Make an exact copy of every entry, leaving the pictures out.

■ Stored data entries
##############################

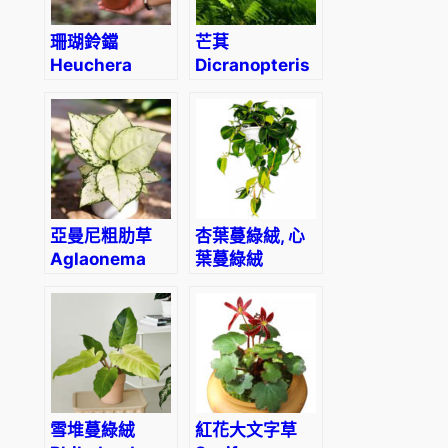
珊瑚鈴鐺
芒萁
Heuchera
Dicranopteris
Autumn Bride
dichotoma
(Thunb.)
Berhn.
亞曼尼粗肋草
杏葉蔓綠絨, 心
Aglaonema
葉蔓綠絨
‘Anyamanee
Philodendron
‘Super White’
scandens
‘Brazil’
雪堆蔓綠絨
紅花大文字草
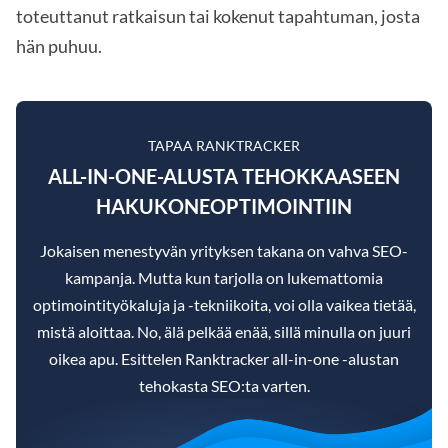
toteuttanut ratkaisun tai kokenut tapahtuman, josta
hän puhuu.
TAPAA RANKTRACKER
ALL-IN-ONE-ALUSTA TEHOKKAASEEN
HAKUKONEOPTIMOINTIIN
Jokaisen menestyvän yrityksen takana on vahva SEO-
kampanja. Mutta kun tarjolla on lukemattomia
optimointityökaluja ja -tekniikoita, voi olla vaikea tietää,
mistä aloittaa. No, älä pelkää enää, sillä minulla on juuri
oikea apu. Esittelen Ranktracker all-in-one -alustan
tehokasta SEO:ta varten.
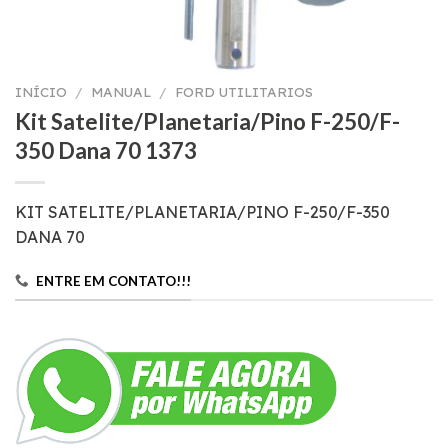
INÍCIO
/
MANUAL
/
FORD UTILITARIOS
Kit Satelite/Planetaria/Pino F-250/F-
350 Dana 70 1373
KIT SATELITE/PLANETARIA/PINO F-250/F-350
DANA 70
ENTRE EM CONTATO!!!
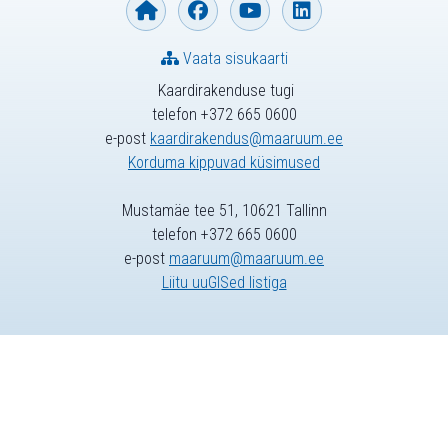
Vaata sisukaarti
Kaardirakenduse tugi
telefon +372 665 0600
e-post
kaardirakendus@maaruum.ee
Korduma kippuvad küsimused
Mustamäe tee 51, 10621 Tallinn
telefon +372 665 0600
e-post
maaruum@maaruum.ee
Liitu uuGISed listiga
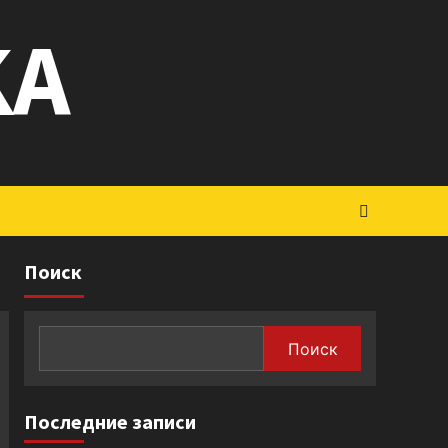
KA
Поиск
Поиск
Последние записи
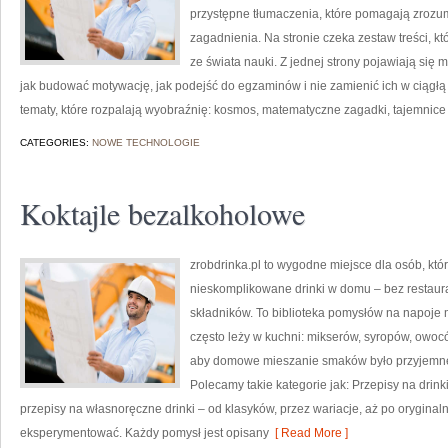
przystępne tłumaczenia, które pomagają zrozum
zagadnienia. Na stronie czeka zestaw treści, k
ze świata nauki. Z jednej strony pojawiają się 
jak budować motywację, jak podejść do egzaminów i nie zamienić ich w ciągłą pr
tematy, które rozpalają wyobraźnię: kosmos, matematyczne zagadki, tajemnice 
CATEGORIES:
NOWE TECHNOLOGIE
Koktajle bezalkoholowe
zrobdrinka.pl to wygodne miejsce dla osób, któ
nieskomplikowane drinki w domu – bez restaur
składników. To biblioteka pomysłów na napoje mi
często leży w kuchni: mikserów, syropów, owocó
aby domowe mieszanie smaków było przyjemne, 
Polecamy takie kategorie jak: Przepisy na drink
przepisy na własnoręczne drinki – od klasyków, przez wariacje, aż po oryginaln
eksperymentować. Każdy pomysł jest opisany
[ Read More ]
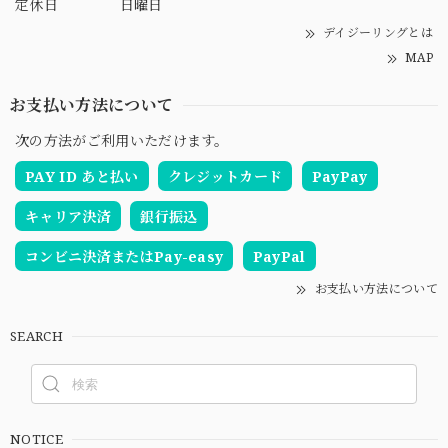
定休日
日曜日
デイジーリングとは
MAP
お支払い方法について
次の方法がご利用いただけます。
PAY ID あと払い
クレジットカード
PayPay
キャリア決済
銀行振込
コンビニ決済またはPay-easy
PayPal
お支払い方法について
SEARCH
NOTICE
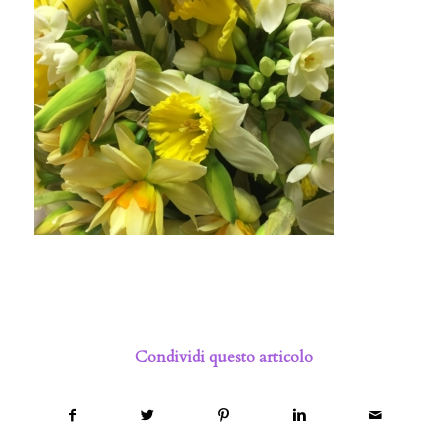
Condividi questo articolo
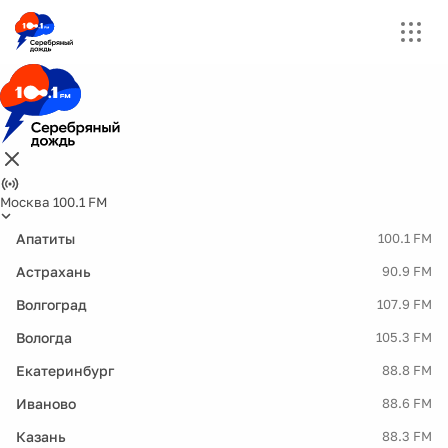
Москва 100.1 FM
Апатиты
100.1 FM
Астрахань
90.9 FM
Волгоград
107.9 FM
Вологда
105.3 FM
Екатеринбург
88.8 FM
Иваново
88.6 FM
Казань
88.3 FM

##############################

■ TASK RESPONSE
珊瑚鈴鐺
芒萁
Heuchera
Dicranopteris
Autumn Bride
dichotoma
(Thunb.)
Berhn.
亞曼尼粗肋草
杏葉蔓綠絨, 心
Aglaonema
葉蔓綠絨
‘Anyamanee
Philodendron
‘Super White’
scandens
‘Brazil’
雪堆蔓綠絨
紅花大文字草
toteuttanut ratkaisun tai kokenut tapahtuman, josta
hän puhuu.
TAPAA RANKTRACKER
ALL-IN-ONE-ALUSTA TEHOKKAASEEN
HAKUKONEOPTIMOINTIIN
Jokaisen menestyvän yrityksen takana on vahva SEO-
kampanja. Mutta kun tarjolla on lukemattomia
optimointityökaluja ja -tekniikoita, voi olla vaikea tietää,
mistä aloittaa. No, älä pelkää enää, sillä minulla on juuri
oikea apu. Esittelen Ranktracker all-in-one -alustan
tehokasta SEO:ta varten.
INÍCIO
/
MANUAL
/
FORD UTILITARIOS
Kit Satelite/Planetaria/Pino F-250/F-
350 Dana 70 1373
KIT SATELITE/PLANETARIA/PINO F-250/F-350
DANA 70
ENTRE EM CONTATO!!!
Vaata sisukaarti
Kaardirakenduse tugi
telefon +372 665 0600
e-post
kaardirakendus@maaruum.ee
Korduma kippuvad küsimused
Mustamäe tee 51, 10621 Tallinn
telefon +372 665 0600
e-post
maaruum@maaruum.ee
Liitu uuGISed listiga
KA
Поиск
Поиск
Последние записи
przystępne tłumaczenia, które pomagają zrozum
zagadnienia. Na stronie czeka zestaw treści, k
ze świata nauki. Z jednej strony pojawiają się 
jak budować motywację, jak podejść do egzaminów i nie zamienić ich w ciągłą pr
tematy, które rozpalają wyobraźnię: kosmos, matematyczne zagadki, tajemnice 
CATEGORIES:
NOWE TECHNOLOGIE
Koktajle bezalkoholowe
zrobdrinka.pl to wygodne miejsce dla osób, któ
nieskomplikowane drinki w domu – bez restaur
składników. To biblioteka pomysłów na napoje mi
często leży w kuchni: mikserów, syropów, owocó
aby domowe mieszanie smaków było przyjemne, 
Polecamy takie kategorie jak: Przepisy na drink
przepisy na własnoręczne drinki – od klasyków, przez wariacje, aż po oryginaln
eksperymentować. Każdy pomysł jest opisany
[ Read More ]
定休日
日曜日
デイジーリングとは
MAP
お支払い方法について
次の方法がご利用いただけます。
PAY ID あと払い
クレジットカード
PayPay
キャリア決済
銀行振込
コンビニ決済またはPay-easy
PayPal
お支払い方法について
SEARCH
NOTICE
Condividi questo articolo
Москва 100.1 FM
Апатиты
100.1 FM
Астрахань
90.9 FM
Волгоград
107.9 FM
Вологда
105.3 FM
Екатеринбург
88.8 FM
Иваново
88.6 FM
Казань
88.3 FM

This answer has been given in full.